• **FRAGMENTO MOSTRADO**
=-=-=-=-=

VICTORIA BONIS | LA LAGUNA
Es un placer ver a un público ansioso y expectante a las puertas de un Teatro Leal iluminado después de tanto tiempo sin protagonismo. Esa imagen queda en nuestra memoria porque la ciudad de la Laguna recobra el glamour de épocas pasadas.
Excelente apuesta elegir la obra Seis clases de baile, con Lola Herrera y Juanjo Artero, para estrenar la temporada teatral.
La pieza trata de la relación que establecen dos personajes en seis clases de baile. Lily una mujer solitaria, prejuiciosa, intransigente; Michael es un artista quemado, antisocial, gay y muy marcado por sus experiencias negativas Se parecen mucho a pesar de la distancia generacional. Tienen un punto de encuentro, cuando bailan, donde todas las diferencias que existen se desaparecen.
El autor Richard Alfieri escribió esta pieza con un contenido muy profundo que aborda todos los temas que afectan a la existencia del ser humano con un carácter atemporal. Los protagonistas hablan de religión, sexo, amor, desamor, soledad y muerte. La obra nos hace reflexionar porque los diálogos de los protagonistas no tienen desperdicio.

=-=-=-=-=

• **SECCIÓN DE DATOS**
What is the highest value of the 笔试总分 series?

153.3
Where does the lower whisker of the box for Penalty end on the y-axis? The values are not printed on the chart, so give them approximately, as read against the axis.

=-=-=-=-=

• **ACCIÓN REQUERIDA 1**
Transcribe de la reseña de Seis clases de baile el tramo que comienza en "Excelente apuesta elegir" y acaba en "no tienen desperdicio.".
• **ACCIÓN REQUERIDA 2**
Escribe la continuación de la reseña de Seis clases de baile a partir de su última oración.

• **RESPUESTA 1**
Excelente apuesta elegir la obra Seis clases de baile, con Lola Herrera y Juanjo Artero, para estrenar la temporada teatral.
La pieza trata de la relación que establecen dos personajes en seis clases de baile. Lily una mujer solitaria, prejuiciosa, intransigente; Michael es un artista quemado, antisocial, gay y muy marcado por sus experiencias negativas Se parecen mucho a pesar de la distancia generacional. Tienen un punto de encuentro, cuando bailan, donde todas las diferencias que existen se desaparecen.
El autor Richard Alfieri escribió esta pieza con un contenido muy profundo que aborda todos los temas que afectan a la existencia del ser humano con un carácter atemporal. Los protagonistas hablan de religión, sexo, amor, desamor, soledad y muerte. La obra nos hace reflexionar porque los diálogos de los protagonistas no tienen desperdicio.

• **RESPUESTA 2**
Lola Herrera es una gran actriz que trasmite belleza y serenidad, pero ahora tenemos que añadir que es una excelente bailarina. Tiene una voz con sentimiento que captura al espectador desde el momento que sale a escena, se mueve combinando seguridad y dulzura femenina. En esta obra tiene la oportunidad de revestir a su personaje con toques de humor, incluso cómicos en algunos momentos.
Juanjo Artero no deja indiferente por su interpretación, por lo bien que se mete en la piel de Michael. Lo más gratificante es la química que trasmite esta pareja en sus diálogos y sobre todo bailando. Buena dirección de la mano de una de las directoras de moda, Tamzin Towsend, que logra que la obra lleve el ritmo perfecto emocionando y divirtiendo al público durante dos horas. Hay que resaltar que la obra es un canto a la tolerancia, tan necesaria en estos momentos que vivimos.
El Teatro Leal está contento, ha vuelto a recobrar su protagonismo y el sonido de los aplausos del público, un buen comienzo.